* Exercise tasks
A. Check each statement against the article on diamond below. Answer yes or no, and quote the exact words from the article that decide it: (i) diamond's refractive index is given as 2.417; (ii) boron nitride is described as harder than diamond; (iii) under X-rays, diamonds generally show red fluorescence.
B. Carry the article on diamond below forward, writing what comes after its final sentence.

Diamond is one of the natural allotropes of carbon (the main allotrope being graphite; see also allotropes of carbon).

Table of contents
1 Properties
2 The diamond industry
3 Symbolism of diamonds
4 Related terms
5 Famous diamond cutters
6 Famous stones
7 See Also
8 External links
9 Further reading

Properties

Diamond is a transparent, optically isotropic crystal with a refractive index of 2.417, a high dispersion of 0.044, and a specific gravity of 3.52.

Hardness and crystal structure


Diamond crystal bond structure
Sometimes known as adamant, it is the hardest known naturally occurring material, scoring 10 on the old Mohs scale of mineral hardness. The material boron nitride, when in a form structurally identical to diamond, is nearly as hard as diamond; a currently hypothetical material, beta carbon nitride, may also be as hard or harder in one form. The diamond derives its name from the Greek adamas, "untameable" or "unconquerable", referring to its hardness.

Diamonds typically crystallize in the cubic crystal system and consist of tetrahedrally bonded carbon atoms. A second form called lonsdaleite with hexagonal symmetry is also found. The local environment of each atom is identical in the two structures. Cubic diamonds have a perfect octahedral cleavage, which means that they have four cleavage planes. Diamonds occur most often as euhedral or rounded octahedra and twinned octahedra known as macles. Other forms include dodecahedra and cubes. Diamonds are commonly found coated in nyf, a gum-like skin. Their fracture may be step-like, conchoidal (shell-like, similar to glass) or irregular.

Optical properties

The lustre of a diamond is described as adamantine, which simply means diamond-like. Diamonds exhibit fluorescence of various colors under long wave ultra-violet light, but generally bluish-white, yellowish or greenish fluorescence under X-rays. Diamonds have an absorption spectrum consisting of a fine line in the violet at 415.5 nm. Colored stones show additional bands. Brown diamonds show a band in the green at 504 nm, sometimes accompanied by two additional weak bands also in the green.

* Information shown
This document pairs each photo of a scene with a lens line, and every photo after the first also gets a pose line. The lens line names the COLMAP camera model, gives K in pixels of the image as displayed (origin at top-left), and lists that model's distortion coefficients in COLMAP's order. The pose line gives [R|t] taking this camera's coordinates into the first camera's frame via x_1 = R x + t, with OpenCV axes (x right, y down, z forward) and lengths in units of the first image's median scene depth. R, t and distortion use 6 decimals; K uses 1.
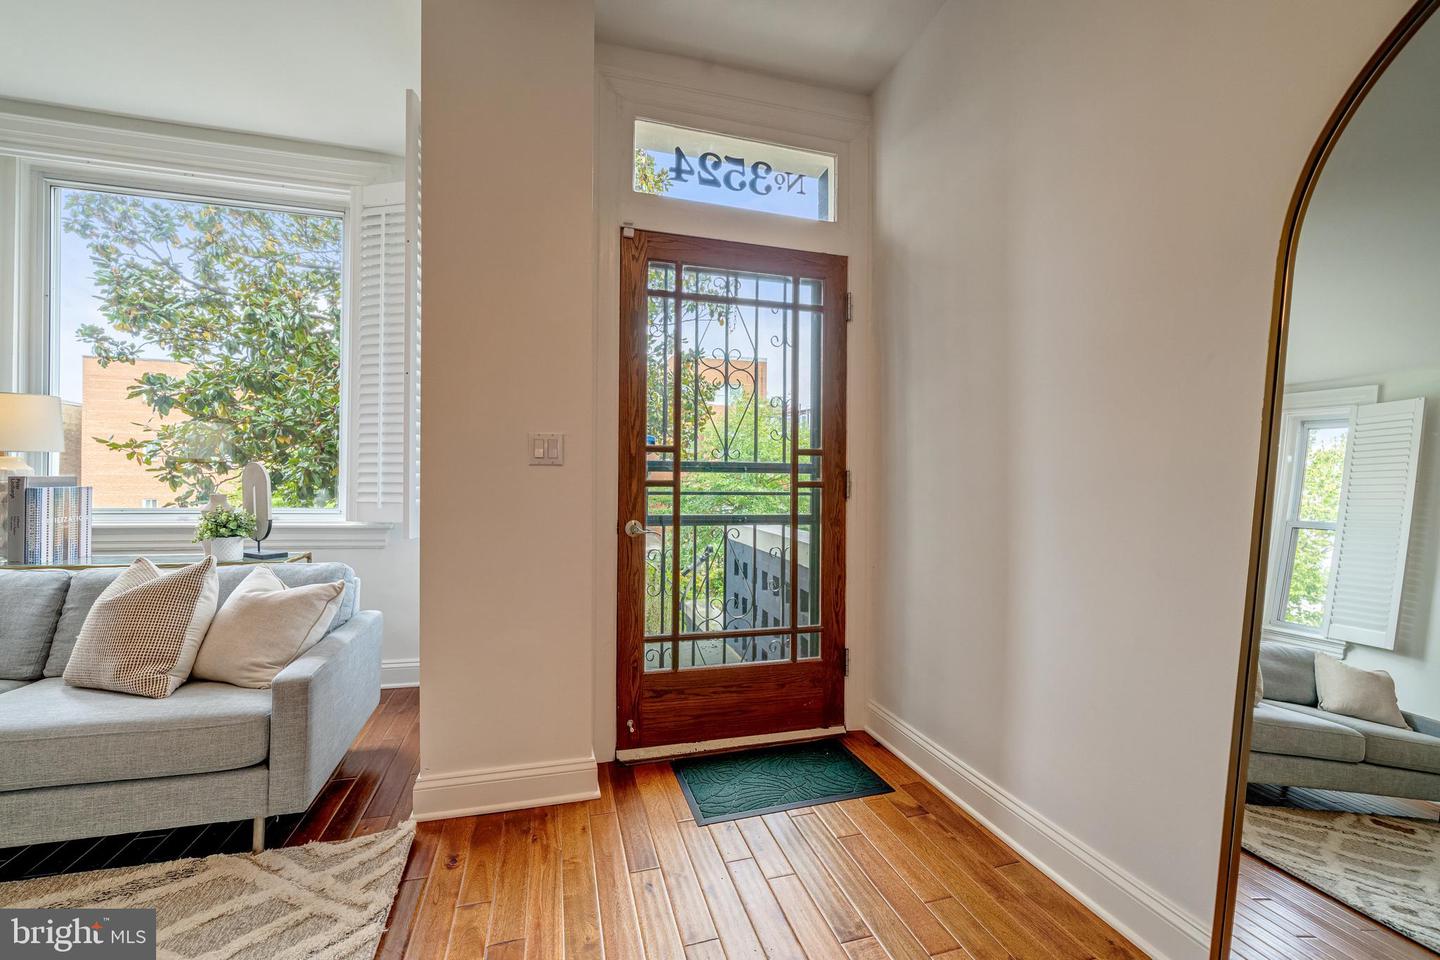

* Task results
A.
(i) Yes: "a refractive index of 2.417"
(ii) No: "is nearly as hard as diamond"
(iii) No: "generally bluish-white, yellowish or greenish fluorescence under X-rays"

B.
Electrical properties

Except for most natural blue diamonds which are semiconductors, diamond is a good electrical insulator, but unlike most insulators, is a good conductor of heat because of the strong bonding within the molecule. Specially purified artificial diamonds have the highest thermal conductivity (20-25 W/cmK, five times more than copper) of any known solid at room temperature. Most natural blue diamonds contain boron atoms which replace carbon atoms in the crystal matrix, and also have high thermal conductance. Natural blue diamonds recently recovered from the Argyle mine in Australia have been found to owe their color to an overabundance of hydrogen atoms: these diamonds are not semiconductors.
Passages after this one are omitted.